As a man who has just spent three days in Paris, and is now back in a pleasant but definitely less sexy Sussex, I think that I could be forgiven for not being on top of the world. However, with the barbeque weather dragging on, and my summer playlist sorted and sounding rather perfect, this week's singles are looking decidedly great, led by The Milk.


The Milk – 'Broke Up The Family'

Singles Of The Week

The Milk are one of those bands who've been touted across blogs a lot, and I've not given them a lot of attention, but I caught them on Soccer AM at the weekend and it turns out that they initally wanted to be called Nigel Winterburn and the Flat Back Four, which was more than enough to persuade me to get around to listening to them. And they sound absolutely nothing like I would have suggested. Expecting tricky indie-pop, 'Broke Up The Family' conversely comes across like a cockney Black Keys, channelling a blues rage such as Cold War Kids have done in recent years. It's a real surprise to hear something as classic as this coming out of the UK at the moment, with it's soulful choral harmonies and stuttered rhythm guitar. This was a genuinely cracking discovery for me personally this Monday morning.



Ellen and the Escapades – ‘All The Crooked Scenes’

As an adopted Leeds man, Ellen and the Escapades are a band close to my heart and consciousness, after they broke through in 2010 to win Glastonbury's Emerging Talent award. This has unfortunately been somewhat of a kiss of death in the past few years, with Liz Green only just releasing her debut album five years after she won the same award. This is in fact the four-piece's first official single from their forthcoming debut album, but the wait has been worthwhile, blending their familiar acoustic elements with electric lead guitar that lends an urgency to the track. Ellen Smith's vocals are increasingly recognisable, and they are going to garner a lot of critical acclaim for the album if it follows on from this.



These Furrows – ‘No Invitation No Welcome / 3.16’

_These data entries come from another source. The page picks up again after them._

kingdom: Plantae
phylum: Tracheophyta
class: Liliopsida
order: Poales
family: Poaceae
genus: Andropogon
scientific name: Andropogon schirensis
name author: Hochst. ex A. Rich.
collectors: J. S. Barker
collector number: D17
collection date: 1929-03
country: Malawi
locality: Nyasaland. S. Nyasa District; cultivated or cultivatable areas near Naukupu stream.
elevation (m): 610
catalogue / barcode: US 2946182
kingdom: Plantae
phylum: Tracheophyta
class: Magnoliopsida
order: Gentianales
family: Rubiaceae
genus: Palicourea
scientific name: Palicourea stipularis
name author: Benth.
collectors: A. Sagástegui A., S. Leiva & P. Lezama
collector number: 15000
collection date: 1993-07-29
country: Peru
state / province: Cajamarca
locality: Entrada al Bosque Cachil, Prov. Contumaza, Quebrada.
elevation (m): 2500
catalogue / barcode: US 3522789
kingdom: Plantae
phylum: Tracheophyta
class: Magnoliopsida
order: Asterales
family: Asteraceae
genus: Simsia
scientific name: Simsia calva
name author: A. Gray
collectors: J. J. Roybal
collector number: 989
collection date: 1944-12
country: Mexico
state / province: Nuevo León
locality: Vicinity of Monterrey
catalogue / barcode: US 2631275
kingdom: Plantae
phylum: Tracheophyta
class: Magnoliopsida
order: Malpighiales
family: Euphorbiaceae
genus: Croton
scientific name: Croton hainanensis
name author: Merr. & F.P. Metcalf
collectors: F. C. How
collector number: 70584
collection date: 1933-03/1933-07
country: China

Not necessarily something I'd traditionally favour, These Furrows are pleasantly refreshing in a thrash genre I thought I'd written off to ill-advised teen angst along with Enter Shikari. I think the appeal of this track lies in its bravery; there is no fear in tackling vastly sepearte genres and sounds to create the completed release, as '3.16' shows through its juxtaposed images of math and metal. Throwing itself from leisurely, ryhthmic picked guitar into a thrilling, screamed chorus is bold, but call me old-fashioned and romantic but I quite like it.